Visions of a big stake floated before him. Supposing he did win a couple of hundred, wouldn’t he be in it? Lots of sports he knew made their living at this game, and a good living, too.
“They always had as much as I had,” he thought.
So off he went to a poker room in the neighbourhood, feeling much as he had in the old days. In this period of self-forgetfulness, aroused first by the shock of argument and perfected by a dinner in the hotel, with cocktails and cigars, he was as nearly like the old Hurstwood as he would ever be again. It was not the old Hurstwood — only a man arguing with a divided conscience and lured by a phantom.
This poker room was much like the other one, only it was a back room in a better drinking resort. Hurstwood watched a while, and then, seeing an interesting game, joined in. As before, it went easy for a while, he winning a few times and cheering up, losing a few pots and growing more interested and determined on that account. At last the fascinating game took a strong hold on him. He enjoyed its risks and ventured, on a trifling hand, to bluff the company and secure a fair stake. To his self-satisfaction intense and strong, he did it.
In the height of this feeling he began to think his luck was with him. No one else had done so well. Now came another moderate hand, and again he tried to open the jack-pot on it. There were others there who were almost reading his heart, so close was their observation.
“I have three of a kind,” said one of the players to himself. “I’ll just stay with that fellow to the finish.”
The result was that bidding began.
“I raise you ten.”
“Right you are.”
It got to where Hurstwood had seventy-five dollars up. The other man really became serious. Perhaps this individual (Hurstwood) really did have a stiff hand.
“I call,” he said.
Hurstwood showed his hand. He was done. The bitter fact that he had lost seventy-five dollars made him desperate.
“Let’s have another pot,” he said, grimly.
“All right,” said the man.
Some of the other players quit, but observant loungers took their places. Time passed, and it came to twelve o’clock. Hurstwood held on, neither winning nor losing much. Then he grew weary, and on a last hand lost twenty more.
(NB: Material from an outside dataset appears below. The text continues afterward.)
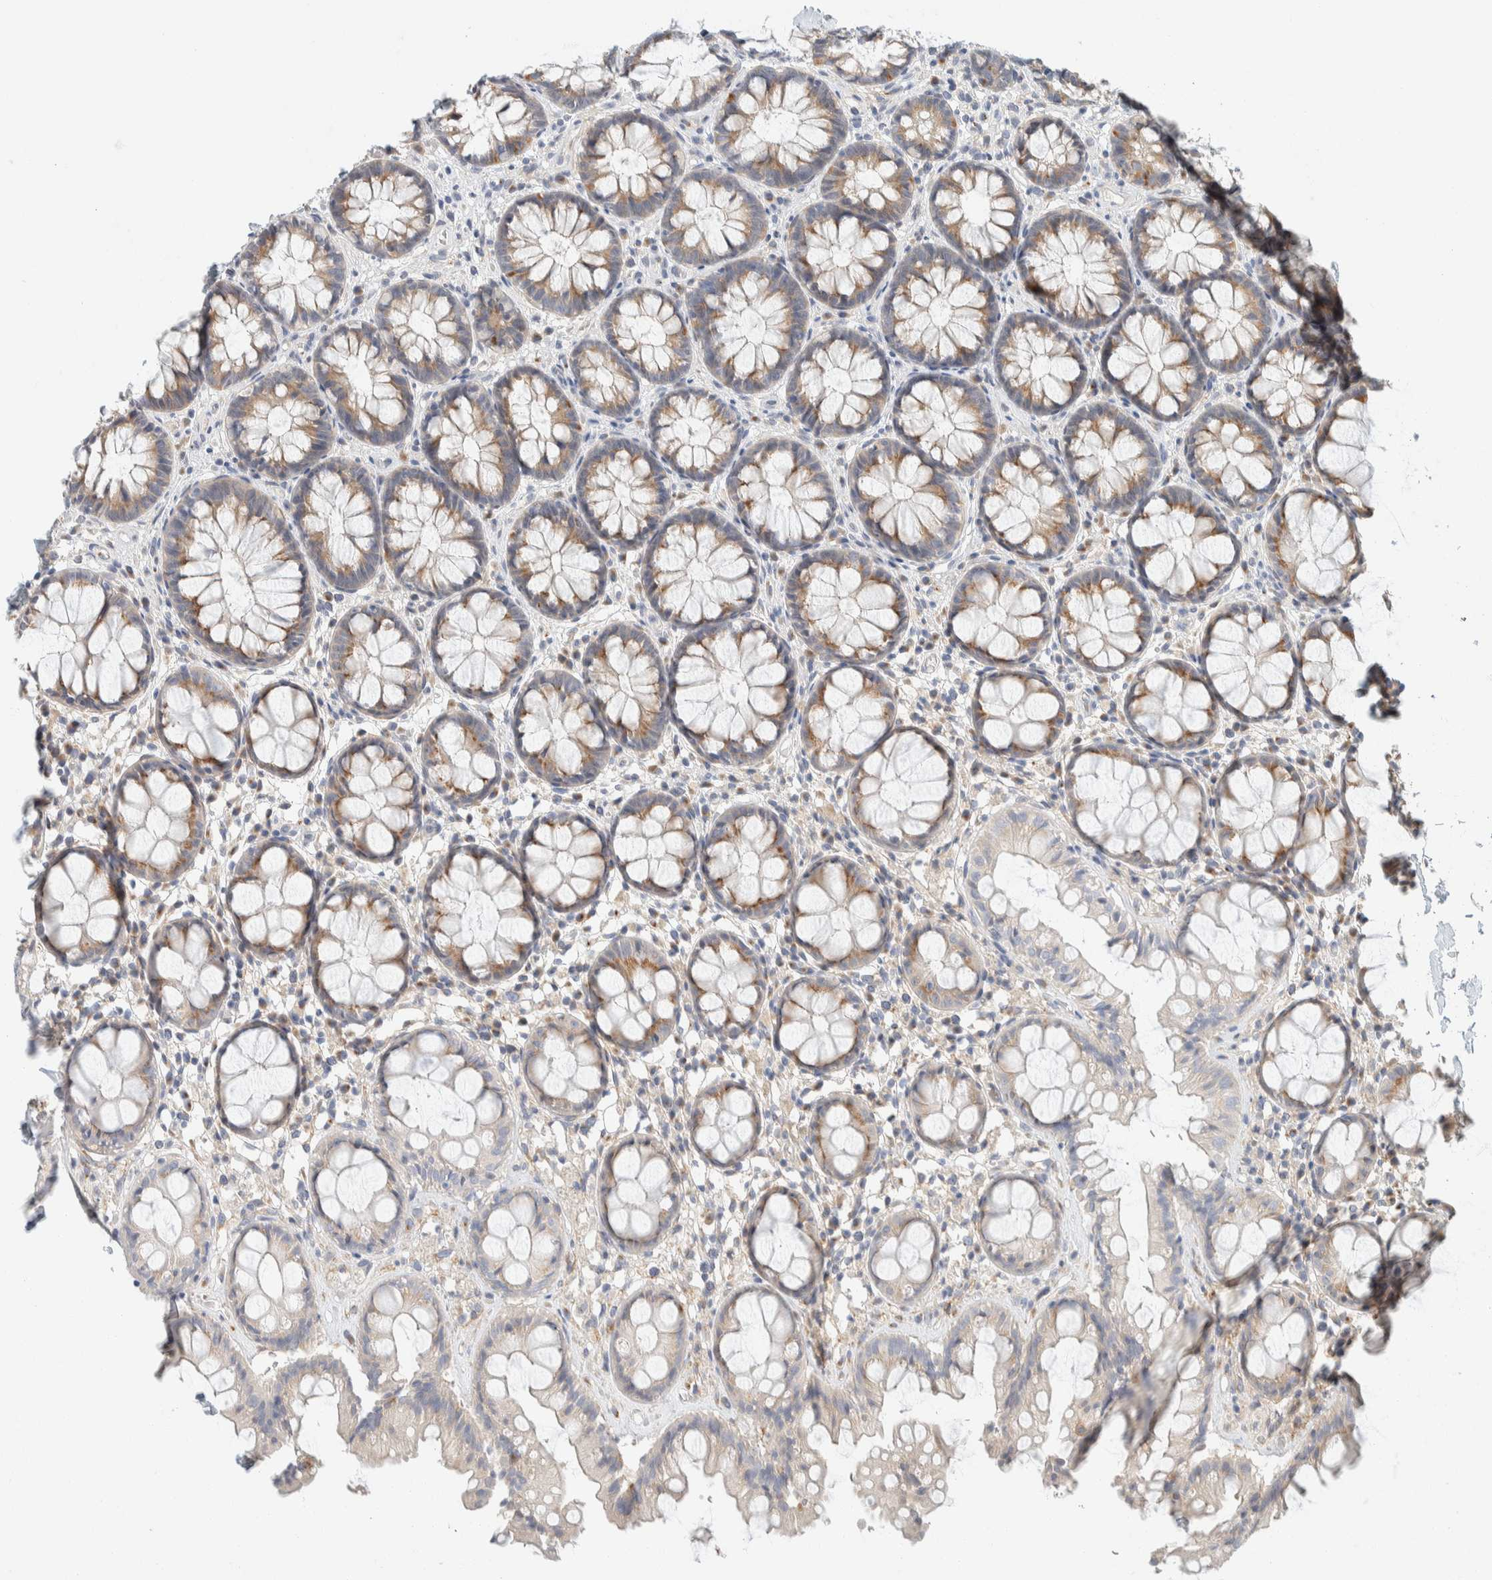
{"staining": {"intensity": "moderate", "quantity": ">75%", "location": "cytoplasmic/membranous"}, "tissue": "rectum", "cell_type": "Glandular cells", "image_type": "normal", "snomed": [{"axis": "morphology", "description": "Normal tissue, NOS"}, {"axis": "topography", "description": "Rectum"}], "caption": "Immunohistochemical staining of normal rectum reveals medium levels of moderate cytoplasmic/membranous staining in approximately >75% of glandular cells.", "gene": "TMEM184B", "patient": {"sex": "male", "age": 64}}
He was sick at heart.
At a quarter after one in the morning he came out of the place. The chill, bare streets seemed a mockery of his state. He walked slowly west, little thinking of his row with Carrie. He ascended the stairs and went into his room as if there had been no trouble. It was his loss that occupied his mind. Sitting down on the bedside he counted his money. There was now but a hundred and ninety dollars and some change. He put it up and began to undress.
“I wonder what’s getting into me, anyhow?” he said.
In the morning Carrie scarcely spoke and he felt as if he must go out again. He had treated her badly, but he could not afford to make up. Now desperation seized him, and for a day or two, going out thus, he lived like a gentleman — or what he conceived to be a gentleman — which took money. For his escapades he was soon poorer in mind and body, to say nothing of his purse, which had lost thirty by the process. Then he came down to cold, bitter sense again.
“The rent man comes today,” said Carrie, greeting him thus indifferently three mornings later.
“Yes; this is the second,” answered Carrie.
Hurstwood frowned. Then in despair he got out his purse.
“It seems an awful lot to pay for rent,” he said.
He was nearing his last hundred dollars.